§ PROBLEM TO SOLVE
Find the line in the entries below that contains "X140406714Y-87630000D03*". Repeat it exactly, and every line after it through the line that contains "X140406714Y-100330000D03*".
[DATA FOR PROCESSING — start]
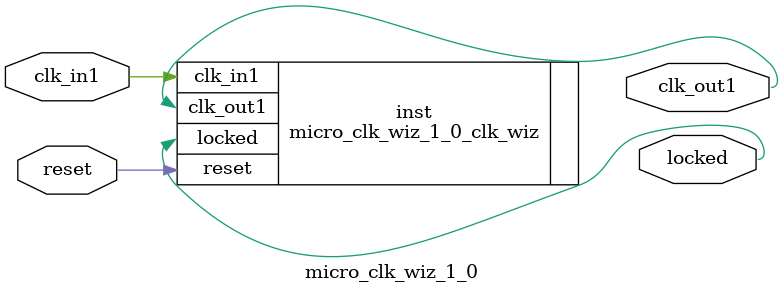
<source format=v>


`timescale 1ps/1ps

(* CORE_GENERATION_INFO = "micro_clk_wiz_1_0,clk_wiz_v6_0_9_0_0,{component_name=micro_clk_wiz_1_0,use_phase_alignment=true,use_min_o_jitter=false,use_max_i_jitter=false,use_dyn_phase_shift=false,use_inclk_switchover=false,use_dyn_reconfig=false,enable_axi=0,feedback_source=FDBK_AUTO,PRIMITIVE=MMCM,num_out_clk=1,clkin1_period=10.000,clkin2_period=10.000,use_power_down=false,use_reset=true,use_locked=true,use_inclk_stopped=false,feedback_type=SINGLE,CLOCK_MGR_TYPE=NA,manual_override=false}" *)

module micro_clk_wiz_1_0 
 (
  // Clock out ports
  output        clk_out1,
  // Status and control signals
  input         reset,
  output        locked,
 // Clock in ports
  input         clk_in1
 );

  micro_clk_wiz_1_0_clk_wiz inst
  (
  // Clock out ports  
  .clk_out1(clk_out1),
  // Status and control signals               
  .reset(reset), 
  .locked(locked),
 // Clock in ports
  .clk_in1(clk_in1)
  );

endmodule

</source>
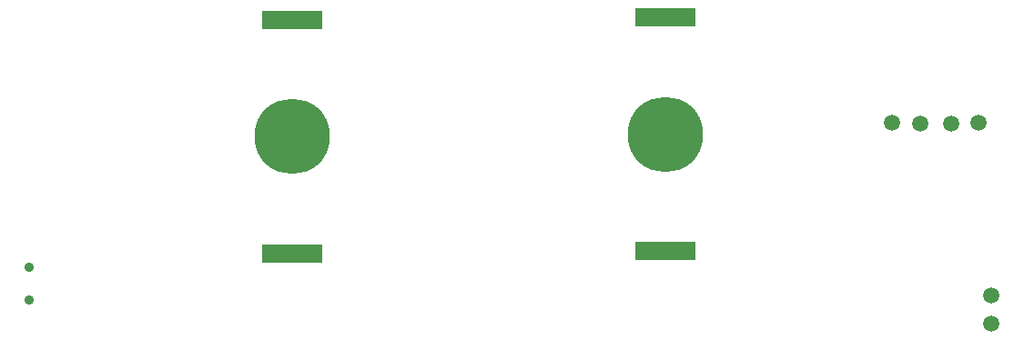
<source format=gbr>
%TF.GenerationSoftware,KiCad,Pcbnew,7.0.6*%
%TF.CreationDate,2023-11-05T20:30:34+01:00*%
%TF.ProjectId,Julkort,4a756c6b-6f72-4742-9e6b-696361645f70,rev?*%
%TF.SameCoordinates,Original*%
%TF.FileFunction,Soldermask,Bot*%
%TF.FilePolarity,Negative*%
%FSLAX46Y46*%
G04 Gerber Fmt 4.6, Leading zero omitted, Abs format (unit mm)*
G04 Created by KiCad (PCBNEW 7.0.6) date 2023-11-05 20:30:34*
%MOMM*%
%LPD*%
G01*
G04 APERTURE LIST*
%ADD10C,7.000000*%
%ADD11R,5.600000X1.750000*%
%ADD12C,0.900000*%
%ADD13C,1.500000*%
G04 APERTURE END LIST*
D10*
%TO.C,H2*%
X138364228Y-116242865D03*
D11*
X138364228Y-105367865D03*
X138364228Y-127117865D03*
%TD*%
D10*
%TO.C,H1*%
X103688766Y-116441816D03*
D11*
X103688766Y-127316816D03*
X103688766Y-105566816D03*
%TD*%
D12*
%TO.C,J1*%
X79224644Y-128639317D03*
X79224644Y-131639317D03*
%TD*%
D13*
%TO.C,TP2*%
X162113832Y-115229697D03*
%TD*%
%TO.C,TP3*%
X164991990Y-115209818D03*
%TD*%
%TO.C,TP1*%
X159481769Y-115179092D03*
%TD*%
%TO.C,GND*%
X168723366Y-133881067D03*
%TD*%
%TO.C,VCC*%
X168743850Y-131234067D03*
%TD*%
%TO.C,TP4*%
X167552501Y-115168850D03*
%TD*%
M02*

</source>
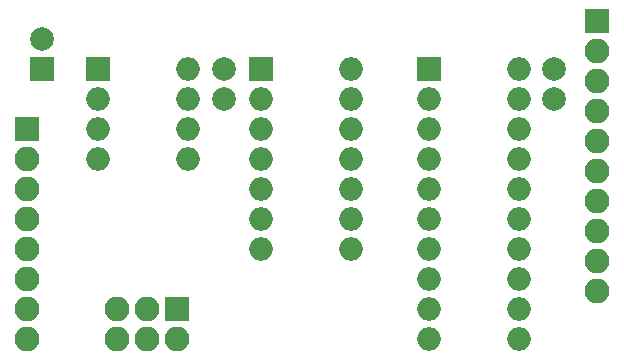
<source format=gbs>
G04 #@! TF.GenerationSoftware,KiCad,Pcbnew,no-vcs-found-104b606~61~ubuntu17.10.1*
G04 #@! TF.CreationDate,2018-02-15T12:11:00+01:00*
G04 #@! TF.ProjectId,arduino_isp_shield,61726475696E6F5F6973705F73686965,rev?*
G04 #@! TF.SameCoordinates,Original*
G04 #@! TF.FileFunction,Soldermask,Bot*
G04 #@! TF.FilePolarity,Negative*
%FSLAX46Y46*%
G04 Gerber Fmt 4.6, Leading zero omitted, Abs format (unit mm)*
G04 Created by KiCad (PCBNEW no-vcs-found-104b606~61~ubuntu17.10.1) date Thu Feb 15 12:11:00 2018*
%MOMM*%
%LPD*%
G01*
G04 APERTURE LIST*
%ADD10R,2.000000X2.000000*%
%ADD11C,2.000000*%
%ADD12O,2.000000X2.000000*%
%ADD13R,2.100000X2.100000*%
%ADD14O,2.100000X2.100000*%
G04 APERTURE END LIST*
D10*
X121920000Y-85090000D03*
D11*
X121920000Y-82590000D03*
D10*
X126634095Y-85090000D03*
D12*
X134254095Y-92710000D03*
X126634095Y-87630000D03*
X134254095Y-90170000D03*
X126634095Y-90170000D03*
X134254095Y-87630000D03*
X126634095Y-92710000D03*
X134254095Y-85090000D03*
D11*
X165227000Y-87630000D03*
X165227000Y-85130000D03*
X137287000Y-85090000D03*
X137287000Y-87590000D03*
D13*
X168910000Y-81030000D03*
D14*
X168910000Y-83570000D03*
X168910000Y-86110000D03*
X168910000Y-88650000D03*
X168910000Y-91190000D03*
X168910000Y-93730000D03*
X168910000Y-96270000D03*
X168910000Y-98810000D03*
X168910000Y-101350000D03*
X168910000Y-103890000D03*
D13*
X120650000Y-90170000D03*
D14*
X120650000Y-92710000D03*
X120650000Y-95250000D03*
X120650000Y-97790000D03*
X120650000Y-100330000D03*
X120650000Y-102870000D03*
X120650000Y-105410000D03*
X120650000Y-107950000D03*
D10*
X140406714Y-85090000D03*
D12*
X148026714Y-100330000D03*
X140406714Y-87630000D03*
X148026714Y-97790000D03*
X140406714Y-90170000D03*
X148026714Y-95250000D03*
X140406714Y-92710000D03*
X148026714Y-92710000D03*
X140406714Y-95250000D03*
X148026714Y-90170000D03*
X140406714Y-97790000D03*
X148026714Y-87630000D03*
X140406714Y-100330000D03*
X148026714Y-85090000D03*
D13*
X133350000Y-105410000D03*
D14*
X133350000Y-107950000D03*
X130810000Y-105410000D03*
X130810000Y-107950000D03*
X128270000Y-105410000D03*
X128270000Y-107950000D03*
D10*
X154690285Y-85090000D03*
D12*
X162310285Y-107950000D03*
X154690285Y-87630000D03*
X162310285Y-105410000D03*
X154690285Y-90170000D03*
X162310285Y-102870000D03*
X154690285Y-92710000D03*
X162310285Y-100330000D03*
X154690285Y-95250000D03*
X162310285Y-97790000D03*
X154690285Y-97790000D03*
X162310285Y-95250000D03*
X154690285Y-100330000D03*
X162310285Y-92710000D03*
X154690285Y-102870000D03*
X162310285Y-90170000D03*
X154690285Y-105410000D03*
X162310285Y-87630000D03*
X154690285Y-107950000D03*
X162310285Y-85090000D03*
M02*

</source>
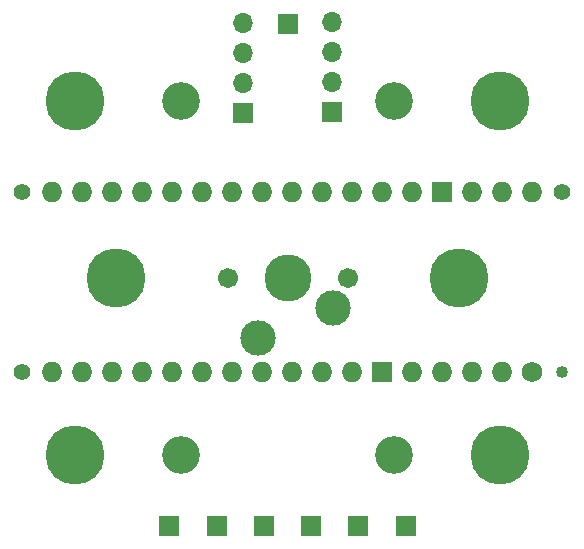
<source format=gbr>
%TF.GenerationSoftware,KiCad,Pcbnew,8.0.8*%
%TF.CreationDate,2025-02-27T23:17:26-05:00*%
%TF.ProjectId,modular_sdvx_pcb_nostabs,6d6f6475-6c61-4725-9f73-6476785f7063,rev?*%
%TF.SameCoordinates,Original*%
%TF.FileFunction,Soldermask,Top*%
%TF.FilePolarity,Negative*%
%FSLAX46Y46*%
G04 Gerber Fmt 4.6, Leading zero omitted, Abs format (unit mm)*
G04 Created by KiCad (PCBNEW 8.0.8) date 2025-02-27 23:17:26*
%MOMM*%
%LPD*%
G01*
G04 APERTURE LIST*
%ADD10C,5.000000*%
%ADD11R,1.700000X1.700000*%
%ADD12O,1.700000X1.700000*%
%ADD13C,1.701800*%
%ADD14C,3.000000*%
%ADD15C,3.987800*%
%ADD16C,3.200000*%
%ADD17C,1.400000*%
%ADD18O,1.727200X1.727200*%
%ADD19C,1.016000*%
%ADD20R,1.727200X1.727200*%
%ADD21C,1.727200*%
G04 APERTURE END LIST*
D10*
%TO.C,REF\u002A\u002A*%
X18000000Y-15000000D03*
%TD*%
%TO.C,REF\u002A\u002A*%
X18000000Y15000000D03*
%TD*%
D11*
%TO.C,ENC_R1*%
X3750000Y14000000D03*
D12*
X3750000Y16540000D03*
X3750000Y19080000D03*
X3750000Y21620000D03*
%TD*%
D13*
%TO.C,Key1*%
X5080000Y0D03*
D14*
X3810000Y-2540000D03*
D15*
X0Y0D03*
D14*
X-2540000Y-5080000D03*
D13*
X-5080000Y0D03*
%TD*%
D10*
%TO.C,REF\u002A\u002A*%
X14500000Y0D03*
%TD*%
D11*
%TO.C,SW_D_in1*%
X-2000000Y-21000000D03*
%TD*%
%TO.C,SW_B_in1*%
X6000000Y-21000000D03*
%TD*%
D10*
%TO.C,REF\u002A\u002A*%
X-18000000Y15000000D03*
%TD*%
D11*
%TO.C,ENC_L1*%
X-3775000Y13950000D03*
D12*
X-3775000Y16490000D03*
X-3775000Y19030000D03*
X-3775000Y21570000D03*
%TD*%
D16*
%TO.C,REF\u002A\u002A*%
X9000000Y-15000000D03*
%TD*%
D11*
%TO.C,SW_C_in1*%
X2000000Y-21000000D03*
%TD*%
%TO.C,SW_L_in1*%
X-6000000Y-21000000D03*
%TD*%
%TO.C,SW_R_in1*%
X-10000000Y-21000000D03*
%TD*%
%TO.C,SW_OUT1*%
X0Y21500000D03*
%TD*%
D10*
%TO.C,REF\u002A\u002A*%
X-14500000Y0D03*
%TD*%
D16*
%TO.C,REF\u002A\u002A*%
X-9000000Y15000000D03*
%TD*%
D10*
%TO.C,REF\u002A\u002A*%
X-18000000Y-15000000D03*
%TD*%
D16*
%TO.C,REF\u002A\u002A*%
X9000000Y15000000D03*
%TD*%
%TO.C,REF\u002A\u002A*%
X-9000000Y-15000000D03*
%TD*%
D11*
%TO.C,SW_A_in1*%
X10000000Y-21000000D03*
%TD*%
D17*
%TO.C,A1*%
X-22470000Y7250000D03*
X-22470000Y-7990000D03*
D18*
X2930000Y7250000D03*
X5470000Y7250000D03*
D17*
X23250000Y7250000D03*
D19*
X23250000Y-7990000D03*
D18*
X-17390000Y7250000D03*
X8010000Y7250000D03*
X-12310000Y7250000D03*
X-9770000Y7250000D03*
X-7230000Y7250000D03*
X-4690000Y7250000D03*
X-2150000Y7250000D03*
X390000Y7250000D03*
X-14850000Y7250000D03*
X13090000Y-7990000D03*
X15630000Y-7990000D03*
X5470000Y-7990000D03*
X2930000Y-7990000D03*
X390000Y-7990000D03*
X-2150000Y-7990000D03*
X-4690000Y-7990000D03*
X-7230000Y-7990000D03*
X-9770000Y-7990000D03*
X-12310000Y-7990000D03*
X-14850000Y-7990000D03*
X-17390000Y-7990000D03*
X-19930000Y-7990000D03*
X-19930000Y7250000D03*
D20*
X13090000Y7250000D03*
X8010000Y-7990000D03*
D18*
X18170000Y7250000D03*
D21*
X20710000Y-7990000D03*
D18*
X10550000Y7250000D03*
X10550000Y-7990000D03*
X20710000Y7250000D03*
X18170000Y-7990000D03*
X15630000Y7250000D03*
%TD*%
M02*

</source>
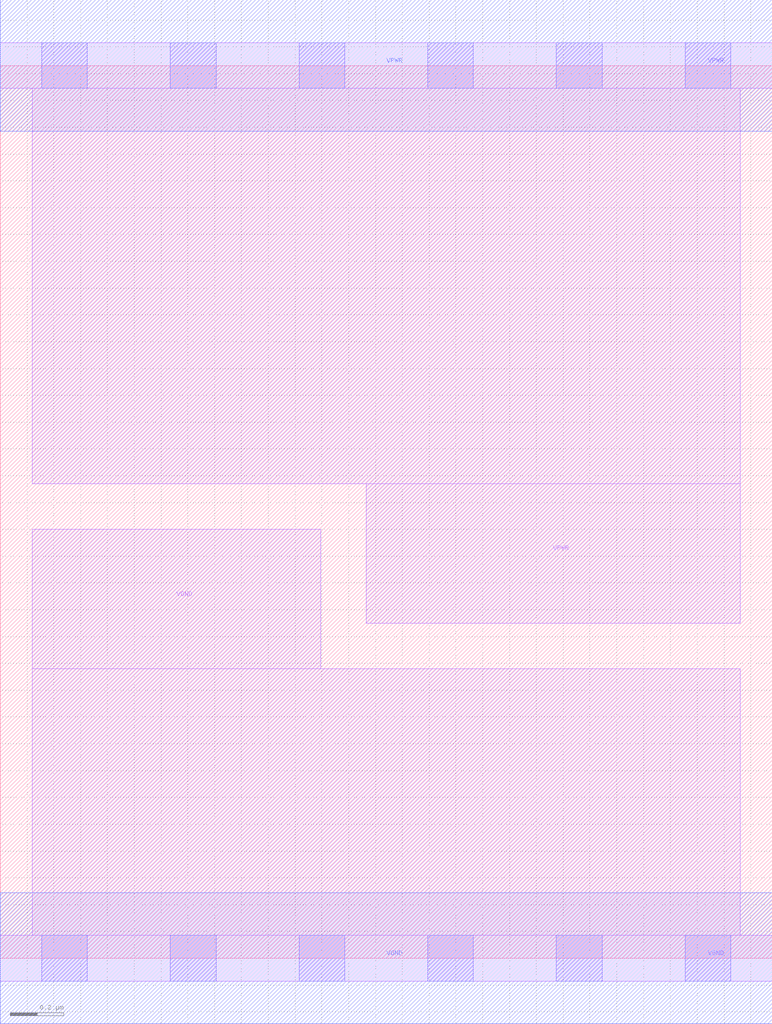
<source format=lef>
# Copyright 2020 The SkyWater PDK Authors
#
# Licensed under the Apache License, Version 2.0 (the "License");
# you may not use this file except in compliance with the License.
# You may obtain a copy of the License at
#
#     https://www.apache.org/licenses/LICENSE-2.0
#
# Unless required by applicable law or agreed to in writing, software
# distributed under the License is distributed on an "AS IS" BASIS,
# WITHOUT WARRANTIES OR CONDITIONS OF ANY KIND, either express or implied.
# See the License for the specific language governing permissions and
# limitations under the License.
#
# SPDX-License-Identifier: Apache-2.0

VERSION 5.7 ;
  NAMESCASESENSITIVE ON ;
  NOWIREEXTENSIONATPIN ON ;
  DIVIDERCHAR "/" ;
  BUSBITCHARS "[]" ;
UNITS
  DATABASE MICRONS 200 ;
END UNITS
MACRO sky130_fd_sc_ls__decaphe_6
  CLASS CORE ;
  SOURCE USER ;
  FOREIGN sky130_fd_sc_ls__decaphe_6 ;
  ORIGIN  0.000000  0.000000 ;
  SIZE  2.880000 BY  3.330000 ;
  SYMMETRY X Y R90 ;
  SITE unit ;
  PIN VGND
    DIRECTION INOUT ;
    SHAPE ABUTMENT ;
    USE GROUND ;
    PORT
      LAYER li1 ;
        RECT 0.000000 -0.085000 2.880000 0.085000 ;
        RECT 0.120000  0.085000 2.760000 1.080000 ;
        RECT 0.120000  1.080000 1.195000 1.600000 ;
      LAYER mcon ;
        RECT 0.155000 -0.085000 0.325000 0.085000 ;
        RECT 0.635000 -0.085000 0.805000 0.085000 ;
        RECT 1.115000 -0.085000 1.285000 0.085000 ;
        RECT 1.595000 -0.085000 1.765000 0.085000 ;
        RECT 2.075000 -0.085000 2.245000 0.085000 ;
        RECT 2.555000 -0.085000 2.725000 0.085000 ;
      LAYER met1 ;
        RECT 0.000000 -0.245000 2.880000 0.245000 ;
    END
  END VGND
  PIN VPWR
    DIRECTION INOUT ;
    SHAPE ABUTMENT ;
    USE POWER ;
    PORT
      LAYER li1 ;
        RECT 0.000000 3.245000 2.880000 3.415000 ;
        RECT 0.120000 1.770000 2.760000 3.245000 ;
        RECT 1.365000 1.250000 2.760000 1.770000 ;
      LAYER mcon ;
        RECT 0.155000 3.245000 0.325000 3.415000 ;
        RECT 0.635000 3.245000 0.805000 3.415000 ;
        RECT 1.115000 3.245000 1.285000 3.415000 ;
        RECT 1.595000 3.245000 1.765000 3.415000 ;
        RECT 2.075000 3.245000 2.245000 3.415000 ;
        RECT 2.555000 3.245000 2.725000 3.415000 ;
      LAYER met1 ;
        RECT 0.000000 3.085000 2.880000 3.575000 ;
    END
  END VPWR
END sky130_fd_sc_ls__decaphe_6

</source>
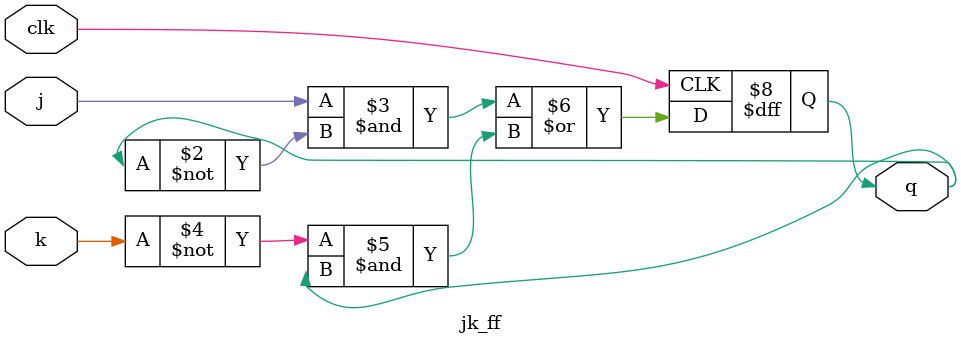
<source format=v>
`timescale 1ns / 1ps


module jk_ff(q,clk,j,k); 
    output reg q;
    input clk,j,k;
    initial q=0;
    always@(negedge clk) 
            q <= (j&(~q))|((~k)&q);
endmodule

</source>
[DATA FOR PROCESSING — finish]
§ REPLY TO THE EXERCISE
X140406714Y-87630000D03*
X148026714Y-97790000D03*
X140406714Y-90170000D03*
X148026714Y-95250000D03*
X140406714Y-92710000D03*
X148026714Y-92710000D03*
X140406714Y-95250000D03*
X148026714Y-90170000D03*
X140406714Y-97790000D03*
X148026714Y-87630000D03*
X140406714Y-100330000D03*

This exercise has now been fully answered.